Example: The function $f(x,y) = x^2 - y^2$ has a saddle point at $(0,0)$. Along the x-axis ($y=0$), $f(x,0)=x^2$ which has a minimum at $x=0$. Along the y-axis ($x=0$), $f(0,y)=-y^2$ which has a maximum at $y=0$.
Determining Maxima, Minima, and Saddle Points (f(x,y))
To find local maxima, local minima, and saddle points of a function $z=f(x,y)$:
- Find Critical Points: Calculate the first-order partial derivatives $f_x = \frac{\partial f}{\partial x}$ and $f_y = \frac{\partial f}{\partial y}$. Solve the system of equations $f_x(x,y) = 0$ and $f_y(x,y) = 0$. The solutions $(a,b)$ are the critical points. At these points, the tangent plane to the surface is horizontal.
- Apply the Second Derivative Test: Calculate all second-order partial derivatives: $f_{xx}$, $f_{yy}$, and $f_{xy}$. Evaluate these at each critical point $(a,b)$. Compute the discriminant (or Hessian determinant) $D$ at $(a,b)$: $$ D(a,b) = f_{xx}(a,b) \cdot f_{yy}(a,b) - [f_{xy}(a,b)]^2 $$
- Classify Critical Points based on $D$ and $f_{xx}$:
- If $D(a,b) > 0$ and $f_{xx}(a,b) > 0$: $f$ has a local minimum at $(a,b)$.
- If $D(a,b) > 0$ and $f_{xx}(a,b) < 0$: $f$ has a local maximum at $(a,b)$.
- If $D(a,b) < 0$: $f$ has a saddle point at $(a,b)$.
- If $D(a,b) = 0$: The test is inconclusive. Further investigation is needed (e.g., examining the function's behavior near the point).
Sketching Contour Maps
A contour map (or level set plot) is a way to visualize a function of two variables $z=f(x,y)$ in two dimensions. It consists of curves in the $xy$-plane along which the function $f(x,y)$ has a constant value.

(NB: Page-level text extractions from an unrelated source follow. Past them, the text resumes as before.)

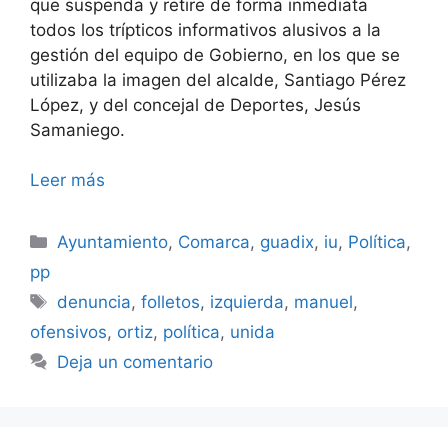
que suspenda y retire de forma inmediata
todos los trípticos informativos alusivos a la
gestión del equipo de Gobierno, en los que se
utilizaba la imagen del alcalde, Santiago Pérez
López, y del concejal de Deportes, Jesús
Samaniego.
Leer más
Categorías
Ayuntamiento
,
Comarca
,
guadix
,
iu
,
Política
,
pp
Etiquetas
denuncia
,
folletos
,
izquierda
,
manuel
,
ofensivos
,
ortiz
,
política
,
unida
Deja un comentario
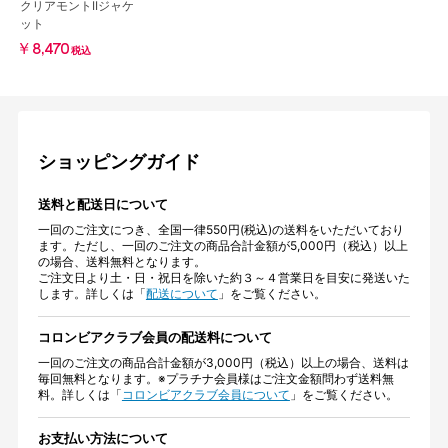
クリアモントIIジャケ
ット
￥8,470
税込
ショッピングガイド
送料と配送日について
一回のご注文につき、全国一律550円(税込)の送料をいただいており
ます。ただし、一回のご注文の商品合計金額が5,000円（税込）以上
の場合、送料無料となります。
ご注文日より土・日・祝日を除いた約３～４営業日を目安に発送いた
します。詳しくは「
配送について
」をご覧ください。
コロンビアクラブ会員の配送料について
一回のご注文の商品合計金額が3,000円（税込）以上の場合、送料は
毎回無料となります。※プラチナ会員様はご注文金額問わず送料無
料。詳しくは「
コロンビアクラブ会員について
」をご覧ください。
お支払い方法について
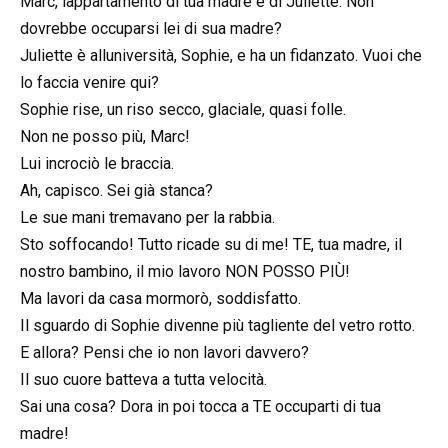
Marc, lappartamento di tua madre è di Juliette. Non
dovrebbe occuparsi lei di sua madre?
Juliette è alluniversità, Sophie, e ha un fidanzato. Vuoi che
lo faccia venire qui?
Sophie rise, un riso secco, glaciale, quasi folle.
Non ne posso più, Marc!
Lui incrociò le braccia.
Ah, capisco. Sei già stanca?
Le sue mani tremavano per la rabbia.
Sto soffocando! Tutto ricade su di me! TE, tua madre, il
nostro bambino, il mio lavoro NON POSSO PIÙ!
Ma lavori da casa mormorò, soddisfatto.
Il sguardo di Sophie divenne più tagliente del vetro rotto.
E allora? Pensi che io non lavori davvero?
Il suo cuore batteva a tutta velocità.
Sai una cosa? Dora in poi tocca a TE occuparti di tua
madre!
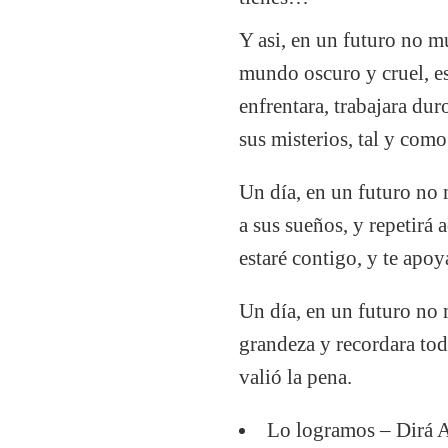
Y asi, en un futuro no m
mundo oscuro y cruel, e
enfrentara, trabajara du
sus misterios, tal y como
Un día, en un futuro no 
a sus sueños, y repetirá
estaré contigo, y te apoy
Un día, en un futuro no 
grandeza y recordara todo
valió la pena.
Lo logramos – Dirá A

Each curve is called a level curve or contour line, defined by $f(x,y) = c$ for some constant $c$. Different values of $c$ give different level curves.
Properties of contour maps:
- Closely spaced contour lines indicate a steep slope of the surface.
- Widely spaced contour lines indicate a gentle slope.
- Closed, concentric contour lines often suggest a local maximum or minimum (a "hill" or "depression").
- Contour lines that cross or form an "X" shape can indicate a saddle point.
- The gradient vector $\nabla f = \langle f_x, f_y \rangle$ at a point $(x,y)$ is always perpendicular to the level curve passing through that point and points in the direction of the steepest ascent.
Contour maps are widely used in various fields, such as cartography (topographic maps showing elevation), meteorology (isobars for pressure, isotherms for temperature), and engineering (visualizing potential fields or stress distributions).